Building Thinking Classrooms: A Paradigm Shift in Mathematics

What is Building Thinking Classrooms?

Building Thinking Classrooms (BTC) is a pedagogical framework, developed by Dr. Peter Liljedahl, consisting of 14 specific teaching practices that have been scientifically proven to increase student thinking and engagement. It is based on the premise that traditional classroom structures and routines—like learners sitting at desks facing a teacher—actually discourage active thinking.

The approach is built on three foundational pillars:

  1. Vertical Non-Permanent Surfaces (VNPS): Learners stand to work on whiteboards or windows. This increases risk-taking, as mistakes are easily erased, and makes thinking visible to the teacher and peers.
  2. Visibly Random Groups (VRG): Groups are changed every single lesson using a transparently random method (like playing cards). This breaks down social barriers and eliminates the “status” often associated with fixed ability groups. It also removes ‘ceilings’ that are placed on some learners through fixed groupings.
  3. Thinking Tasks: Lessons begin with engaging, open-ended tasks that require collaboration and problem-solving, rather than a lecture from the teacher followed by repetitive exercises.

Why Are Teachers Making the Switch?

The BTC approach tackles learner disengagement head-on by breaking down the physical and social barriers to learning. Here is how it redefines the mathematical experience:

  • Instant Engagement with VNPS: By moving learners to Vertical Non-Permanent Surfaces (whiteboards or windows), you instantly increase persistence. Students are more willing to take risks when they know they can easily erase and correct.
  • Breaking Social Hierarchies: Using Visibly Random Grouping every single day ensures that every learner works with everyone else. This eliminates “cliques,” builds a collaborative culture, and forces mathematical ideas to be the centre of classroom discussion.
  • Deep Thinking over Rote Memorisation: Instead of focusing on process-driven methods to solve abstract calculations, BTC starts with Thinking Tasks. Learners grapple with meaningful problems first, building an understanding of what they “need to know”, for conceptual fluency to be achieved. 
  • Dynamic Mathematical Discussion: Because groups are standing and visible to one another, “knowledge mobility” happens naturally. Ideas spread across the room, sparking high-level discussion and peer-to-peer coaching that a seated classroom can never achieve.
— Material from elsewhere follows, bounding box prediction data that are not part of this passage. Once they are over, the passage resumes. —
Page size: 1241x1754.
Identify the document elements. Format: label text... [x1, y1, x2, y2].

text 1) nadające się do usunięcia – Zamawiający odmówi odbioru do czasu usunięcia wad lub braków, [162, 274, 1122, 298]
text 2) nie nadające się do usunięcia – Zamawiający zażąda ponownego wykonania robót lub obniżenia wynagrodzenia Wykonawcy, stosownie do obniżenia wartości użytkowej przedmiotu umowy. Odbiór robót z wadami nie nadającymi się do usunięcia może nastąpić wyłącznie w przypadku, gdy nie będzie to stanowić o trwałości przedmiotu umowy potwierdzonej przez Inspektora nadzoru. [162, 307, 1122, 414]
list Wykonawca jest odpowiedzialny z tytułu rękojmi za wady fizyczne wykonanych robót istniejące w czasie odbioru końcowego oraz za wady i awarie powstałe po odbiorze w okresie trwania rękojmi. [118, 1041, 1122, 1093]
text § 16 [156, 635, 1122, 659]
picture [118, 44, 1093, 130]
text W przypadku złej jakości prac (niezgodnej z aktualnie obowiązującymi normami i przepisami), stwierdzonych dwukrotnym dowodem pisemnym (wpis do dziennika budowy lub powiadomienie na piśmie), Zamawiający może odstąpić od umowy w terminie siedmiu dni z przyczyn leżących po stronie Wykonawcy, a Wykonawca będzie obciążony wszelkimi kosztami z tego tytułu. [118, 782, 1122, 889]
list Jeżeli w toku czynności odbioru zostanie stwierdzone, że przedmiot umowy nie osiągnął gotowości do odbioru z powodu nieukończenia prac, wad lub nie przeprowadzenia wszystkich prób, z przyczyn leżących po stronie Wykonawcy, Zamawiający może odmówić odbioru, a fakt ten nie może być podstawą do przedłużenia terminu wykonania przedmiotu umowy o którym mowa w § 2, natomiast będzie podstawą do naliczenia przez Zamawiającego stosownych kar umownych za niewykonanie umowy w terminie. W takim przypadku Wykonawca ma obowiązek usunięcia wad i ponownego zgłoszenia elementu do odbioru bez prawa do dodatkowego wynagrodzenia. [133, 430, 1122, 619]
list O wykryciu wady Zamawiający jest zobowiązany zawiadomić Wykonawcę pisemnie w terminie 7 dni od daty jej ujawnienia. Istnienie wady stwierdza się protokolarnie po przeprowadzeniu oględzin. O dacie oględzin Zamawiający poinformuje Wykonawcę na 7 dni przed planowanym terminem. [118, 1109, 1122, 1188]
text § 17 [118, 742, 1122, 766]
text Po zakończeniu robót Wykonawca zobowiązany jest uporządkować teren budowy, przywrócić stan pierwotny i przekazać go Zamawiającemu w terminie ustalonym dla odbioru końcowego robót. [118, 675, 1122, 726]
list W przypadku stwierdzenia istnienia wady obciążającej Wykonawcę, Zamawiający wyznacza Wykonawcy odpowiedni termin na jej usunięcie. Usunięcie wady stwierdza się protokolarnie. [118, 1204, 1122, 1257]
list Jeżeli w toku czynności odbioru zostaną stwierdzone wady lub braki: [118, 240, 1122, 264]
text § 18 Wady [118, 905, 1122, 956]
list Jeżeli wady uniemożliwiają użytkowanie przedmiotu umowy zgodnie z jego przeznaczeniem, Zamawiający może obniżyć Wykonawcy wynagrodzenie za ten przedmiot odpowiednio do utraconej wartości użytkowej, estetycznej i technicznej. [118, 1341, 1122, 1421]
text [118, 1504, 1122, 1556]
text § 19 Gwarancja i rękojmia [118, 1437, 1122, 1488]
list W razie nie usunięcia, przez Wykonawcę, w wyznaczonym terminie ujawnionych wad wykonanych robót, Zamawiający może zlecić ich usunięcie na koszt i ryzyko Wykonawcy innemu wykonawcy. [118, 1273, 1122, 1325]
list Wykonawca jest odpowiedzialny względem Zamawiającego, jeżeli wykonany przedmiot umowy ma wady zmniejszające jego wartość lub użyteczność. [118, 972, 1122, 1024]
Who benefits from the approach and why?

While BTC is a win for the entire learning community, specific groups see unique benefits:

  • Reluctant or Lower-Confidence Learners: Because the environment is “non-permanent,” these learners feel safer making mistakes. They are no longer isolated but are supported by the collective brainpower of a random group.
  • High-Achieving Learners: These learners are challenged to move beyond “answer-getting.” They benefit from having to explain their reasoning to peers, which solidifies their conceptual understanding and develops leadership skills.
  • Teachers: The role of the teacher shifts from “deliverer of information” to “facilitator of thinking.” Teachers find they have more time to circulate, observe learner-thinking in real-time, and provide targeted, responsive support, through “hints and extensions”, rather than repeating the same teaching points.
  • The Classroom Community: The daily randomisation of groups builds a culture of “knowledge mobility,” where learners share strategies and solutions, and learn to trust and work with every one of their classmates, regardless of social standing.
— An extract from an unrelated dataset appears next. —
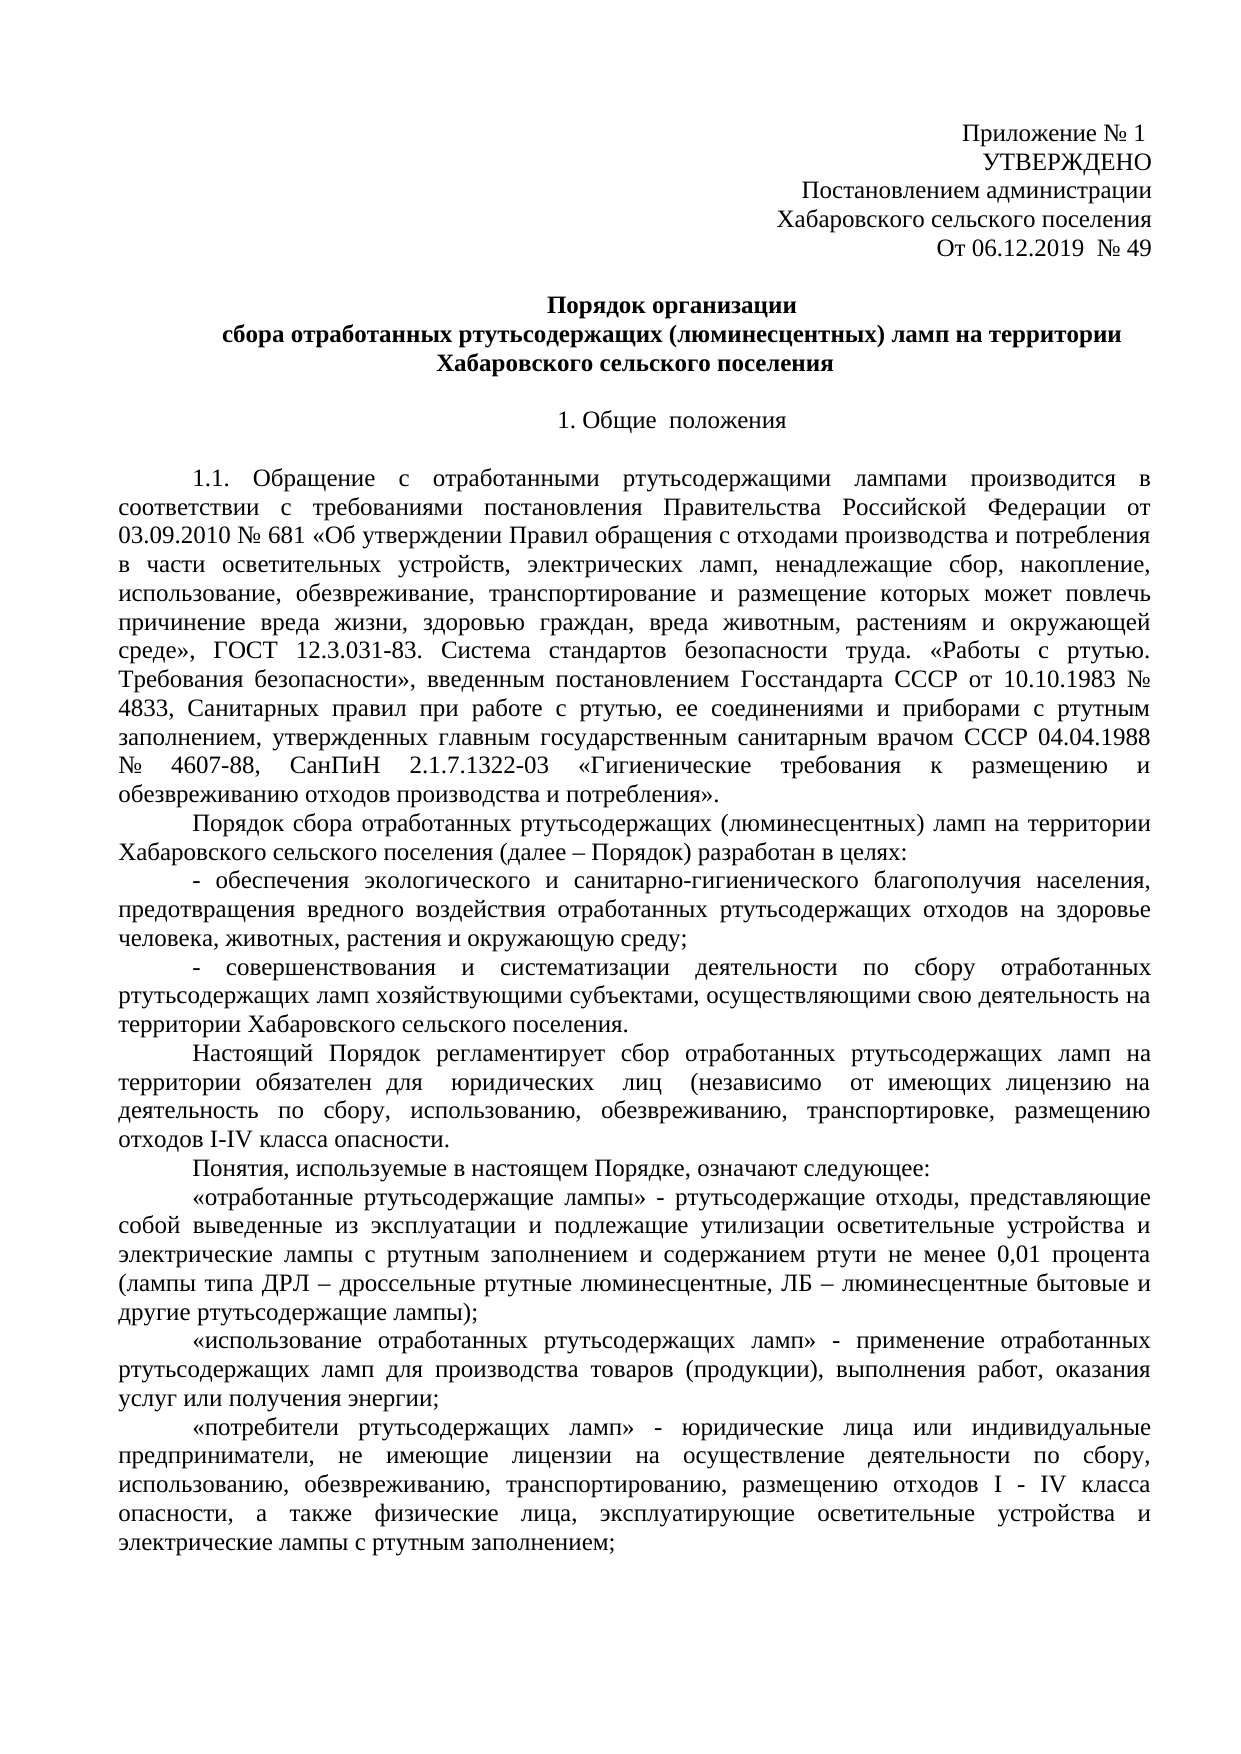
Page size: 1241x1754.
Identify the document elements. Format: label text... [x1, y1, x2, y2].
Common Issues Building Thinking Classrooms Helps Address

BTC was designed specifically to solve the flaws in the traditional classroom teaching model:

  • Learner Passivity (“Mimicry”): In many maths lessons, learners simply copy the steps the teacher does. BTC forces learners to grapple with the logic themselves, making them the primary drivers of the lesson.
  • The “I’m Not a Maths Person” Myth: By removing the stigma of being “wrong” (thanks to the whiteboards) and the pressure of working alone, BTC helps dismantle maths anxiety and builds a growth mindset.
  • Classroom Management and “Hiding”: It is easy for a learner to disengage at a desk in the back of the room. It is nearly impossible to “hide” when standing at a whiteboard with two or more peers. Engagement becomes the default state.
  • The Expert/Novice Divide: Traditional ability grouping often reinforces who is “smart” and who isn’t, and creates ‘ceilings’ on learning. BTC creates a fluid environment where different learners bring different strengths to the table every day.